Word for word, please copy the line containing "modelportefeuilles 50rd-50rm: 136409" and all lines after it in the entries below, and only those, leaving every picture out.

[GIVEN INFORMATION Boundary: Start]

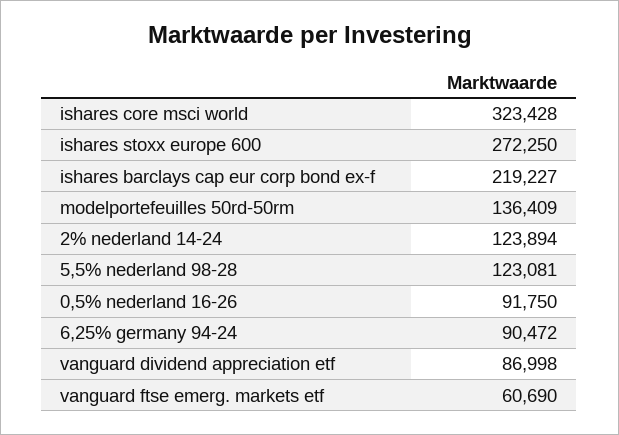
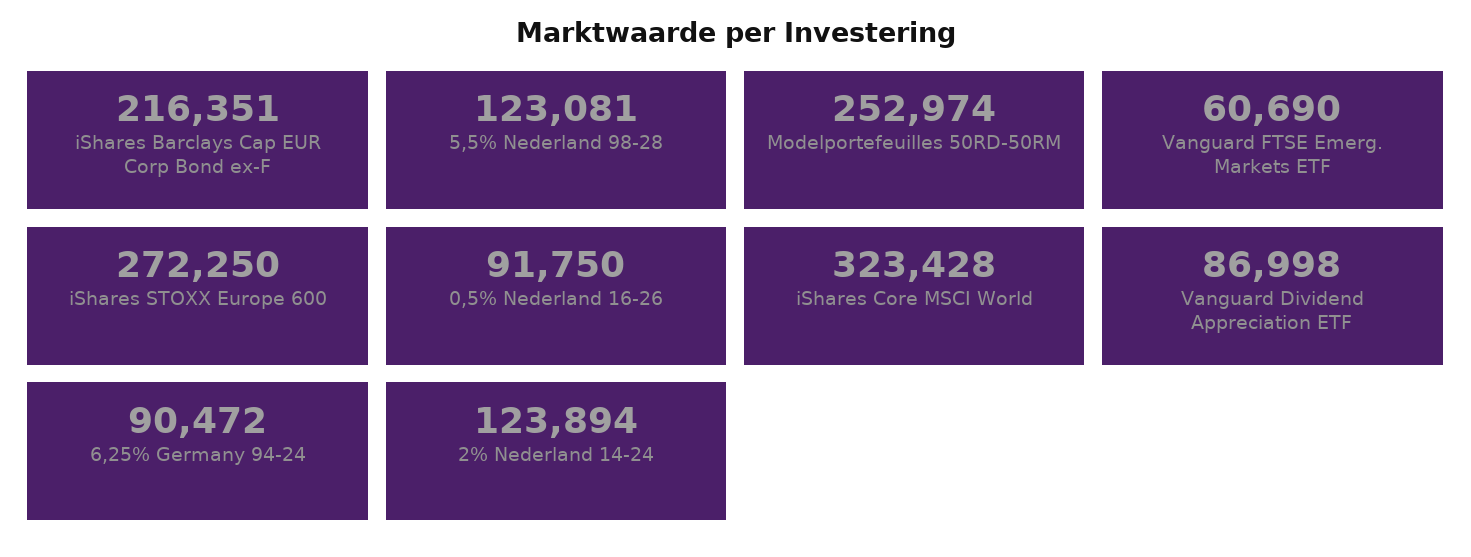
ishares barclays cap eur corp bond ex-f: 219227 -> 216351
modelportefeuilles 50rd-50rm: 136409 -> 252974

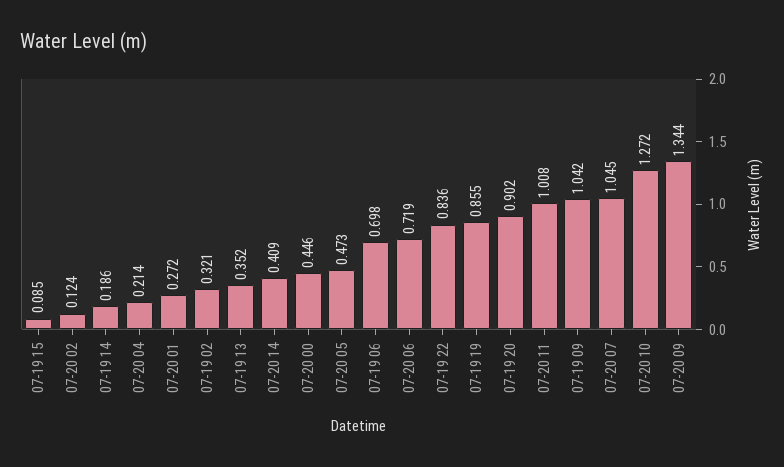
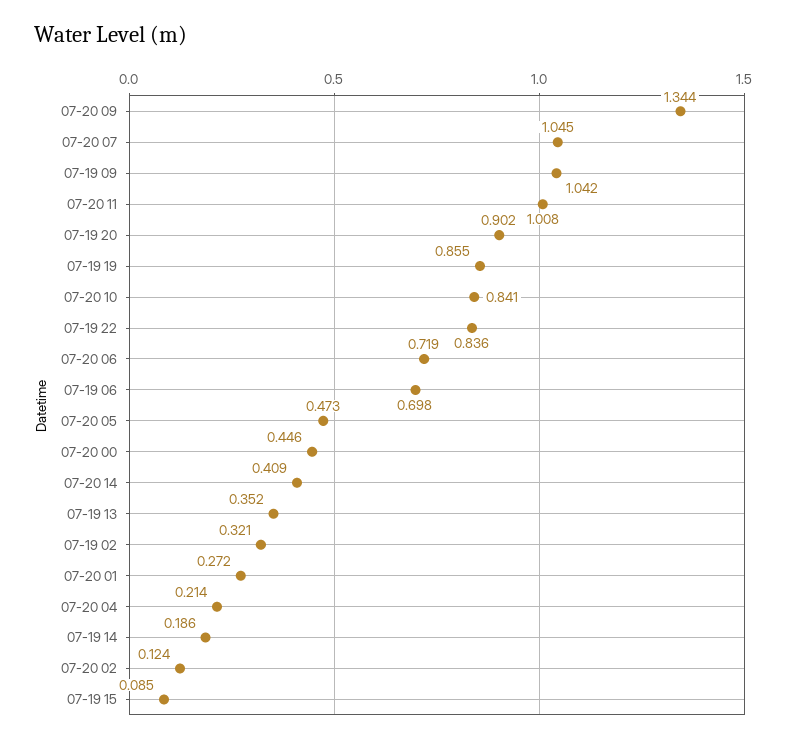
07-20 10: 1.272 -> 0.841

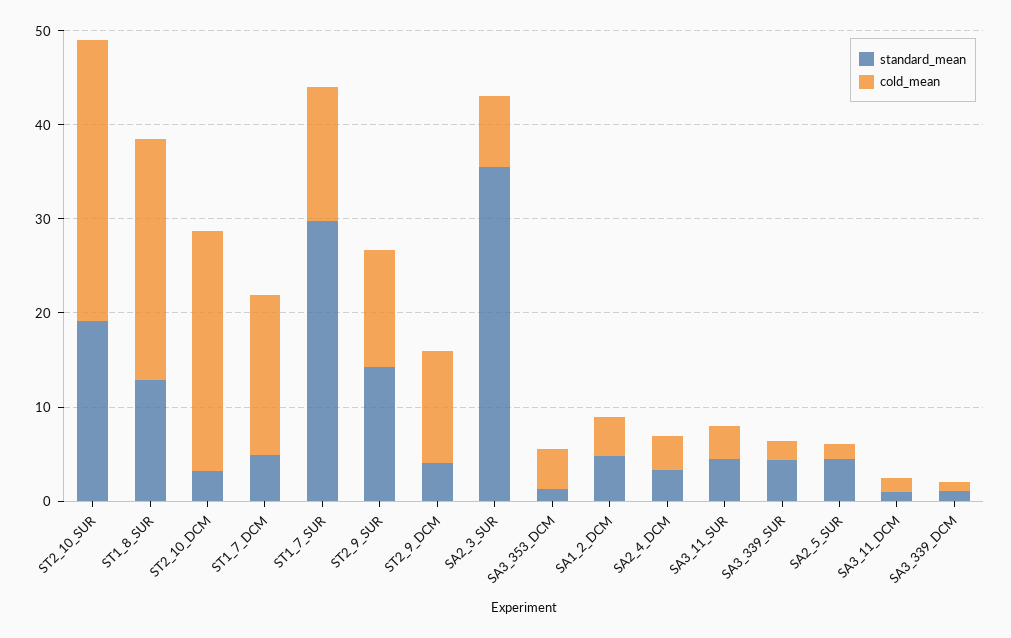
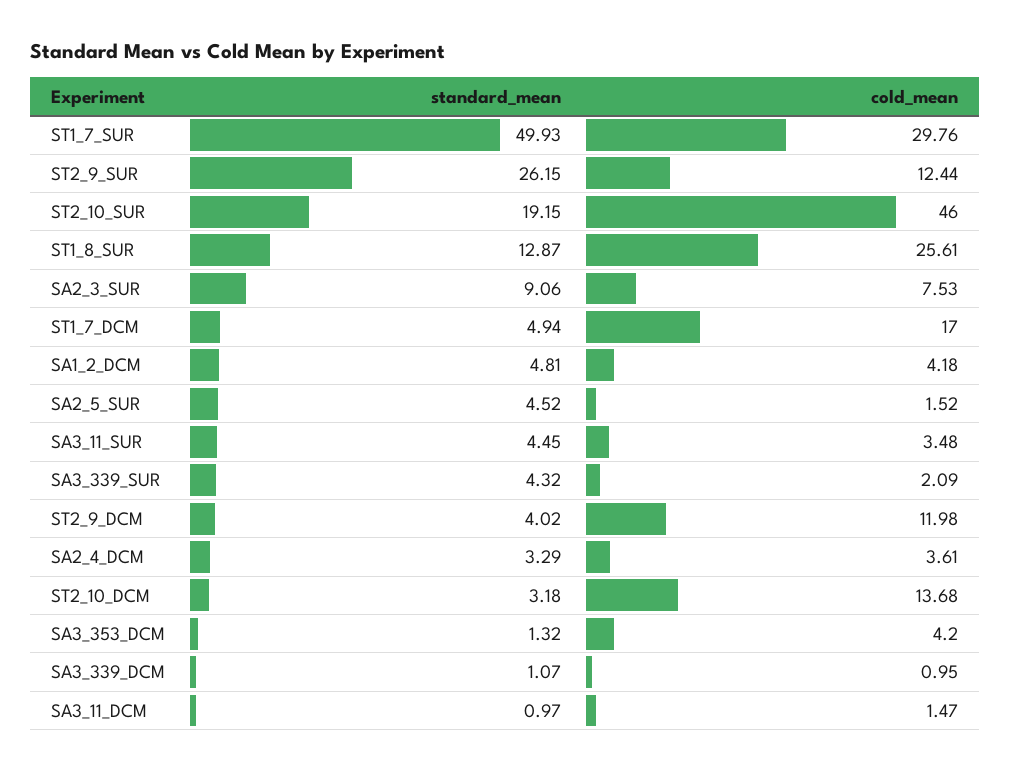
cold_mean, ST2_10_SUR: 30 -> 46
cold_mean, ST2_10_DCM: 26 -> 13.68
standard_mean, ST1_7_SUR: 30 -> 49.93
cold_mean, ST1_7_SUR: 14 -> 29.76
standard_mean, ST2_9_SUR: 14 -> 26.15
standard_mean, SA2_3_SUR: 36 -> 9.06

[GIVEN INFORMATION Boundary: End]

• PROBLEM SOLUTION:
modelportefeuilles 50rd-50rm: 136409 -> 252974

07-20 10: 1.272 -> 0.841

cold_mean, ST2_10_SUR: 30 -> 46
cold_mean, ST2_10_DCM: 26 -> 13.68
standard_mean, ST1_7_SUR: 30 -> 49.93
cold_mean, ST1_7_SUR: 14 -> 29.76
standard_mean, ST2_9_SUR: 14 -> 26.15
standard_mean, SA2_3_SUR: 36 -> 9.06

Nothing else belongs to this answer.